The achievement of the order of complexity and structural innovation involved in the construction of the cathedrals required a high degree of precision in the production of the stones and larger numbers of workers as well as types of workers. These factors create organizational difficulties that turn crucially on a fundamental problem: communication. Knowledge and instructions had to move among many participants. (...) In addition, knowledge had to be transmitted between sites and across successive generations of masons. (...) The building of all the churches and cathedrals in the Paris basin in this period tended to be conducted in short campaigns. (...) The erection of scaffolding, centering, and roofs made for delays in the cutting and laying of stone. The cycle of fund-raising through donation and tithing followed by expenditure also made financing a discontinuous process. (...)

In addition to the power to organize large numbers of workers, templates have the power to allow for great exactness of stone cutting and enabled a stable, enduring, and coherent structure, despite a discontinuous process and radical design and structural changes.

In the absence of rules for construction derived from structural laws, problems could be resolved by practical geometry using compasses, a straightedge, ruler, and string.
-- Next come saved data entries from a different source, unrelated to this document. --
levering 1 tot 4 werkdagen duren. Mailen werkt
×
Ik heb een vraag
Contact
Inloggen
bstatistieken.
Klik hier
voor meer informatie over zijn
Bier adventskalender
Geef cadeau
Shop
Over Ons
The kind of structural knowledge that is passed on from master to apprentice related sizes to spaces and heights by ratios, such as half the number of feet in a span expressed in inches plus one inch will give the depth of a hardwood joist. These rules of thumb were stated as, and learned as, ratios. (...) The sort of geometry that is required is not that of Euclid; rather, it is a set of rules for deriving ratios and proportions through the division of squares and circles using compasses (...) Essentially, (this "constructive geometry", TN) enables a dimensionless analysis precluding the need for a common measure. (...)

It seems highly likely that the development of the theoretical laws of structural mechanics had its beginnings in the very process of their application, in building the cathedrals and schools in which scholars, monks, and masons were trained. (...)"

This blog quotes extensively partly rearranged sections from The Ad Hoc Collective Work of Building Gothic Cathedrals with Templates, String, and Geometry by David Turnbull, published in Science, Technology & Human Values · July 1993, source academia.edu; illustration shows a 13th century drawing of a treadwheel crane, source Wikiwand, Public Domain.